**WORK ITEM:** Filter the records for lines holding the string "从已设置过期时间的数据集".

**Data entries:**
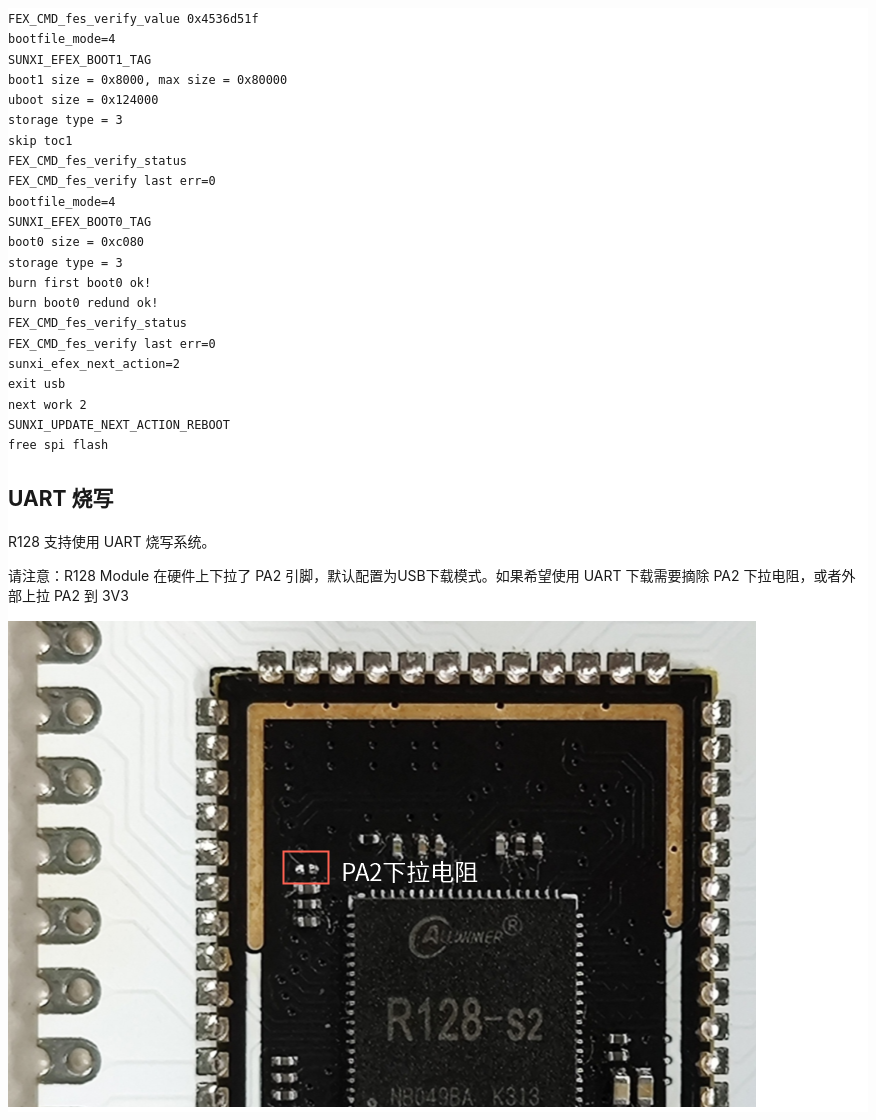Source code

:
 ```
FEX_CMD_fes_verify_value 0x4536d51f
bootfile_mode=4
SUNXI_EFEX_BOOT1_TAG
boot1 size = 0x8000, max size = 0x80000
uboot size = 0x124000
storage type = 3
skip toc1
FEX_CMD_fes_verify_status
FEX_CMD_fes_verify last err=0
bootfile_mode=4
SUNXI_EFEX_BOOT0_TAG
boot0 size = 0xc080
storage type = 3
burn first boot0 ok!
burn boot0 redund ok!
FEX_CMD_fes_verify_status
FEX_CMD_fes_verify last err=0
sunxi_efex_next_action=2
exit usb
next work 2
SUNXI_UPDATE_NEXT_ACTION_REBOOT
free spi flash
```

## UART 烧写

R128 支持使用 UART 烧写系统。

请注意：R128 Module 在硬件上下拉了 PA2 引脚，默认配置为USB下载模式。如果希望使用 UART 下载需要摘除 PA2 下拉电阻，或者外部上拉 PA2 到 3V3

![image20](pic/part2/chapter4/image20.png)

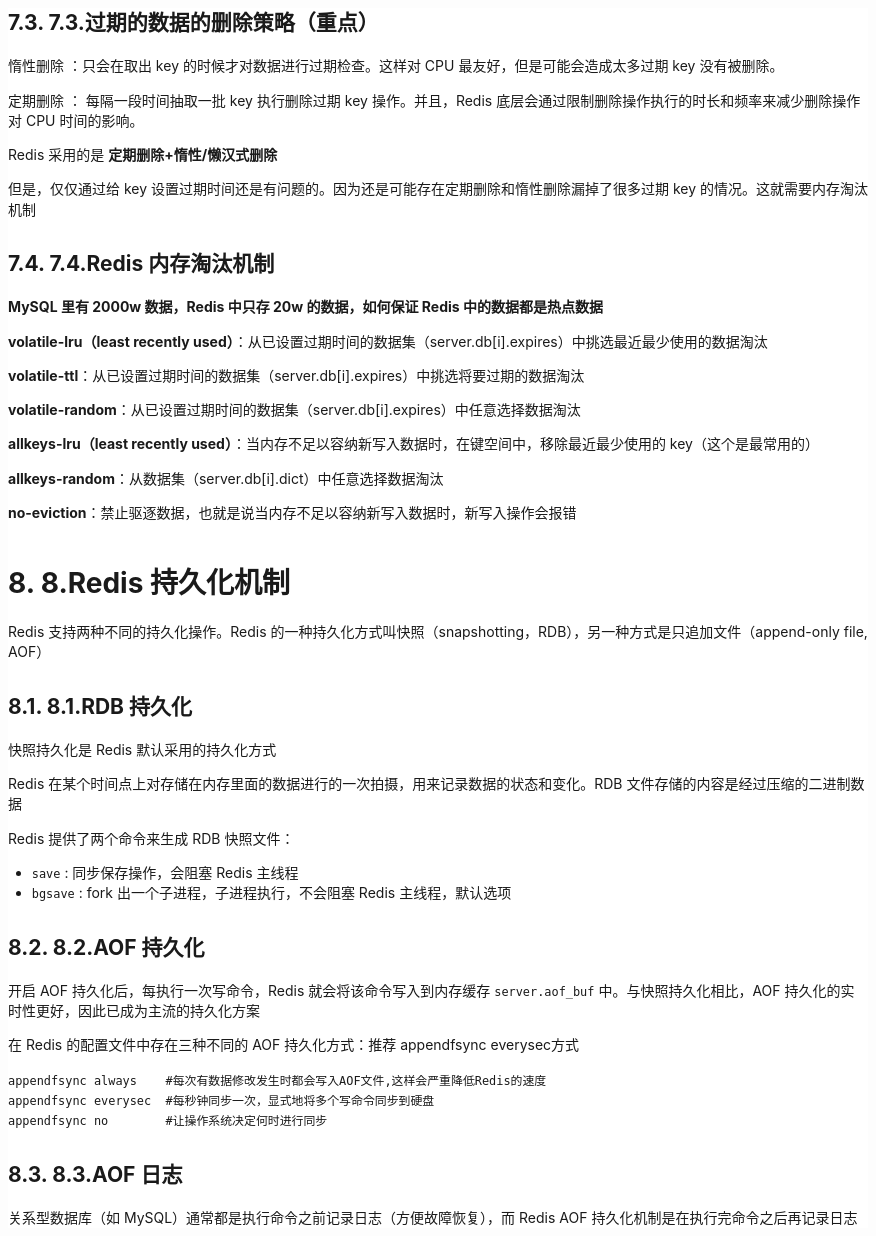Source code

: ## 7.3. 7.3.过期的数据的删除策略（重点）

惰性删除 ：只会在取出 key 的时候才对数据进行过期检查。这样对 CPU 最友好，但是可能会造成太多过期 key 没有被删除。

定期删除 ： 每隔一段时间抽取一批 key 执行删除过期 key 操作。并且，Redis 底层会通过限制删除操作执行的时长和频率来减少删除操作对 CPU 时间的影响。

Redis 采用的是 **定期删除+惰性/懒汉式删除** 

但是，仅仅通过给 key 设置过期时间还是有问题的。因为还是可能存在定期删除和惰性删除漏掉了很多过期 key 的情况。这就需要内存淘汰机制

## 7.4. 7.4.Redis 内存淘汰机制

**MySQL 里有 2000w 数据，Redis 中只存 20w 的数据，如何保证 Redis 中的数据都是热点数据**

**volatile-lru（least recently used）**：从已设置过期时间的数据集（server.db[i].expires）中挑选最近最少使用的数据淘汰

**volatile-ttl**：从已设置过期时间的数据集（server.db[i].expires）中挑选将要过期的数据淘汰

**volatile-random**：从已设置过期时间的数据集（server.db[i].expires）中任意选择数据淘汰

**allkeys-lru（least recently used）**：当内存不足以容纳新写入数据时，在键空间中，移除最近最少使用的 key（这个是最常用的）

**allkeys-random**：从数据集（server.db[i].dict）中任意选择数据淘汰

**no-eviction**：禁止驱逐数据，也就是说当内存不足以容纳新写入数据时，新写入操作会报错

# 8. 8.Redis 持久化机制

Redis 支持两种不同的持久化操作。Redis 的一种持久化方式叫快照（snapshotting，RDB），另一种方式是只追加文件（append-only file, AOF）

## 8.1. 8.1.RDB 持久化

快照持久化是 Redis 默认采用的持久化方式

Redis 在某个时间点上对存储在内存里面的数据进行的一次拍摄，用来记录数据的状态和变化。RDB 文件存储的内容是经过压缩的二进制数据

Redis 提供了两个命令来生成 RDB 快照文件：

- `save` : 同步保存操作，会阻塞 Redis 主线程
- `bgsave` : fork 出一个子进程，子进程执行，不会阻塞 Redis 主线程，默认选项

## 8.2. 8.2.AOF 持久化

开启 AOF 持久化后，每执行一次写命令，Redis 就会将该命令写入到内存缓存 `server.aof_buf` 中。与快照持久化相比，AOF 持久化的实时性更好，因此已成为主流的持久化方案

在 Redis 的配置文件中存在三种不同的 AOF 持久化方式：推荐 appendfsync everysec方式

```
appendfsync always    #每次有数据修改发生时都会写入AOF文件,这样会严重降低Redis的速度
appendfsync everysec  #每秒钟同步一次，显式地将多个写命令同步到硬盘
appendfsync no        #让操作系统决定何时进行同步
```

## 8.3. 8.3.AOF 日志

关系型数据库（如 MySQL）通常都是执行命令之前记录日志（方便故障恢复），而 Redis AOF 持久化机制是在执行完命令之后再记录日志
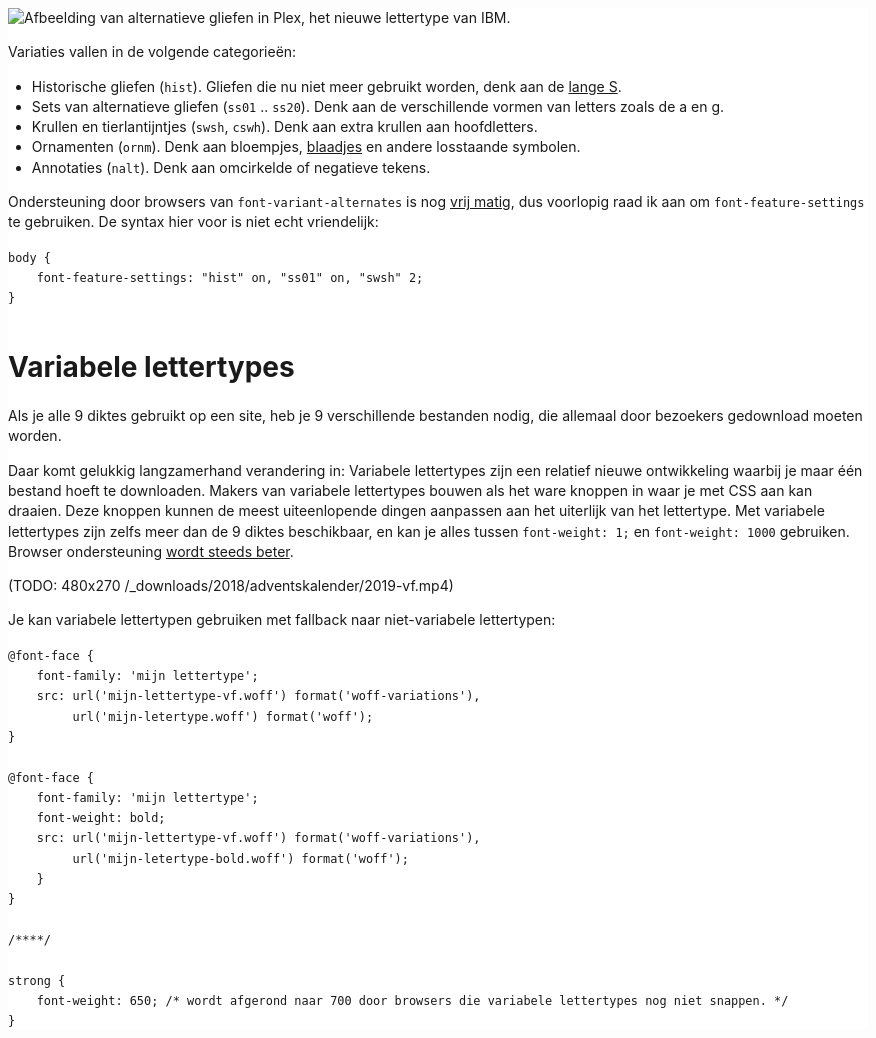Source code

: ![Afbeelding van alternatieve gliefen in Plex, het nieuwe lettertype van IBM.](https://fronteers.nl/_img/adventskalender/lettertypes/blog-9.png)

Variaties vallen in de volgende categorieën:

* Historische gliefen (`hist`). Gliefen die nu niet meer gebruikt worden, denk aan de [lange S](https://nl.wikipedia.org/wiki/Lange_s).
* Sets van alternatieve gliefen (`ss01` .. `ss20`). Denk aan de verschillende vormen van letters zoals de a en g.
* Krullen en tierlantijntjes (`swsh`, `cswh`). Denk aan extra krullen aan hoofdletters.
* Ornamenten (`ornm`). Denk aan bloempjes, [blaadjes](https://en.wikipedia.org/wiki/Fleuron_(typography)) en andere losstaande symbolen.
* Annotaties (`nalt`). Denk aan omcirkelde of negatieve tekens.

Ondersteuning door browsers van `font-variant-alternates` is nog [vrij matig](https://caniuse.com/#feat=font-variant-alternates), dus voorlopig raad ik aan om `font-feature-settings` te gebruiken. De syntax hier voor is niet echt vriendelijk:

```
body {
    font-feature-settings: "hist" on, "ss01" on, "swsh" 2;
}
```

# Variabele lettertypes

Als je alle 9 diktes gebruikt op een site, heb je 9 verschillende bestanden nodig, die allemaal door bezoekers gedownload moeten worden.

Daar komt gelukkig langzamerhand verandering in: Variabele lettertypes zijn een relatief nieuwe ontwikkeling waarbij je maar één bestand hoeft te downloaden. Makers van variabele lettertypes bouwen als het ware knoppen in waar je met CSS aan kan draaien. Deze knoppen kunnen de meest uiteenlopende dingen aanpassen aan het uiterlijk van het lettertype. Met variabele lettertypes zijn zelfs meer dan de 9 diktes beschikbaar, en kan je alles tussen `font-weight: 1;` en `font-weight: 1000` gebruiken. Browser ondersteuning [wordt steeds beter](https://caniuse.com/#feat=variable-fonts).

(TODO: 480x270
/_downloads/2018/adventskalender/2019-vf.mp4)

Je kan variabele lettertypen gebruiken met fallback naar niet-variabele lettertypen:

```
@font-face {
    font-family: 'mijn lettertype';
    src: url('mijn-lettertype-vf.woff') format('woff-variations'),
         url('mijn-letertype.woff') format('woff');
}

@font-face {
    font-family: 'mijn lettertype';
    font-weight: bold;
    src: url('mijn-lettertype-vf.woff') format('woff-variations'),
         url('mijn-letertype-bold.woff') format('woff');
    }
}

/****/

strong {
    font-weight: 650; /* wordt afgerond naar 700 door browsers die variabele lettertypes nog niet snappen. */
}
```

**TASK SOLUTION:**
**volatile-lru（least recently used）**：从已设置过期时间的数据集（server.db[i].expires）中挑选最近最少使用的数据淘汰
**volatile-ttl**：从已设置过期时间的数据集（server.db[i].expires）中挑选将要过期的数据淘汰
**volatile-random**：从已设置过期时间的数据集（server.db[i].expires）中任意选择数据淘汰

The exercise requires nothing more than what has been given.